» WORK TASK
Copy every one of the rows below word for word, leaving out the pictures.

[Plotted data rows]
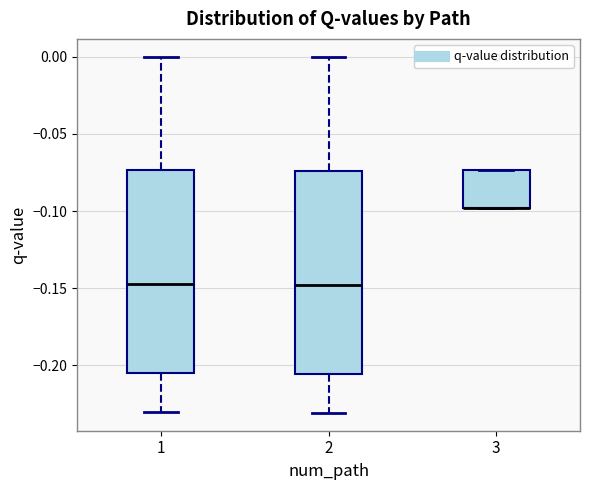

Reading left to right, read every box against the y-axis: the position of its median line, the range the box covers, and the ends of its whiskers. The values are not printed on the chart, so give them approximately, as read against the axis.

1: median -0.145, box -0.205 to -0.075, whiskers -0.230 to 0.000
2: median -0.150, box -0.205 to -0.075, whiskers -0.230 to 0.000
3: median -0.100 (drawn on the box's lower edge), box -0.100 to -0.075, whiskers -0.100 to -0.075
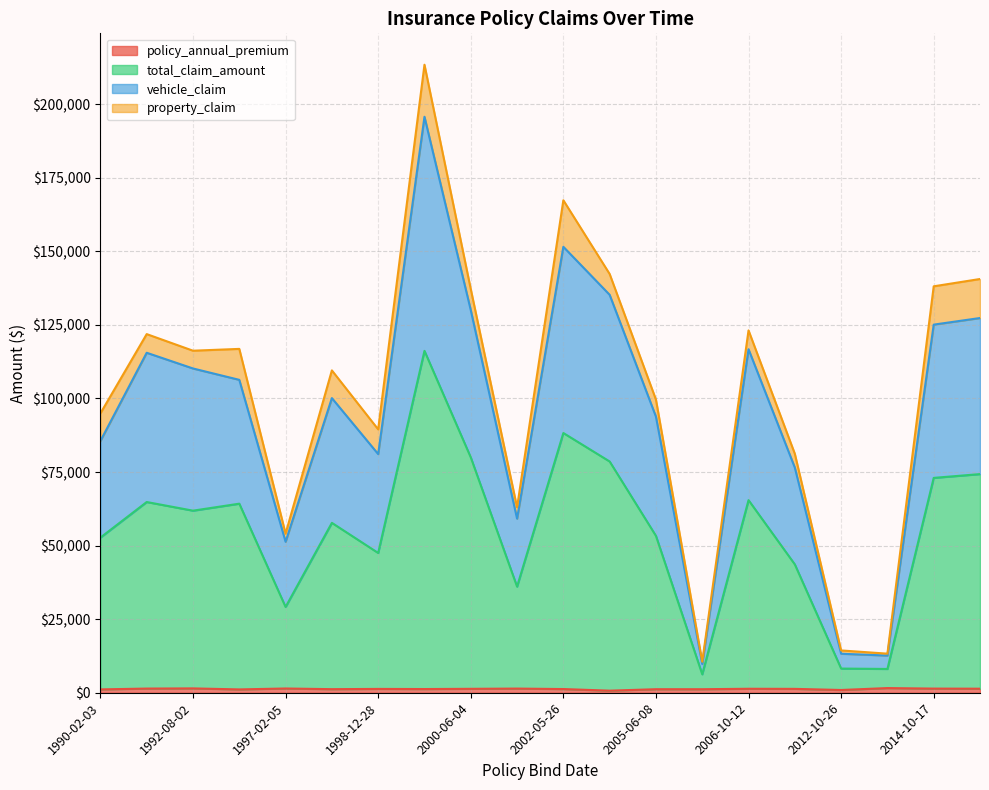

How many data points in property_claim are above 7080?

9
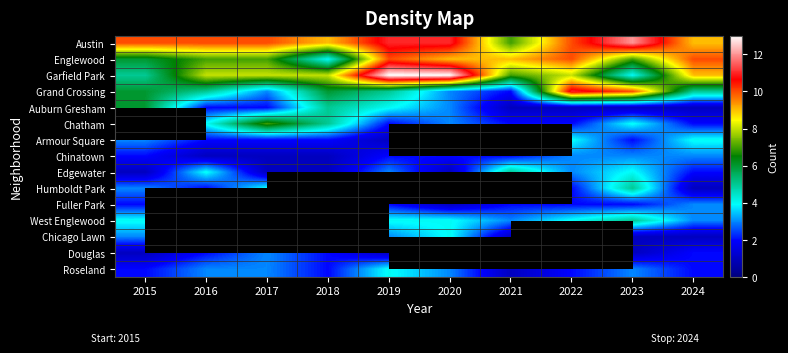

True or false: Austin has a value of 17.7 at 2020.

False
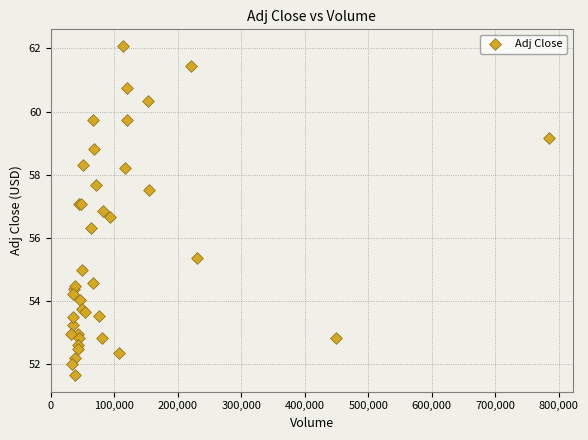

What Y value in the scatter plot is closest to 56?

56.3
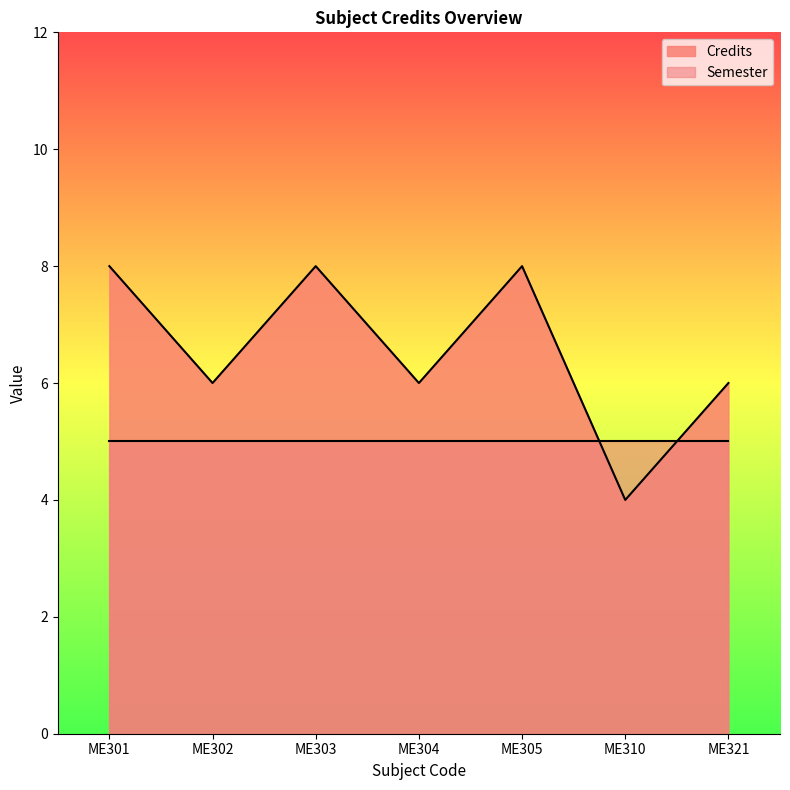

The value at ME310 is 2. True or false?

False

» TASK OUTPUT
Reading left to right, read every box against the y-axis: the position of its median line, the range the box covers, and the ends of its whiskers. The values are not printed on the chart, so give them approximately, as read against the axis.

1: median -0.145, box -0.205 to -0.075, whiskers -0.230 to 0.000
2: median -0.150, box -0.205 to -0.075, whiskers -0.230 to 0.000
3: median -0.100 (drawn on the box's lower edge), box -0.100 to -0.075, whiskers -0.100 to -0.075

How many data points in property_claim are above 7080?

9

True or false: Austin has a value of 17.7 at 2020.

False

What Y value in the scatter plot is closest to 56?

56.3

The value at ME310 is 2. True or false?

False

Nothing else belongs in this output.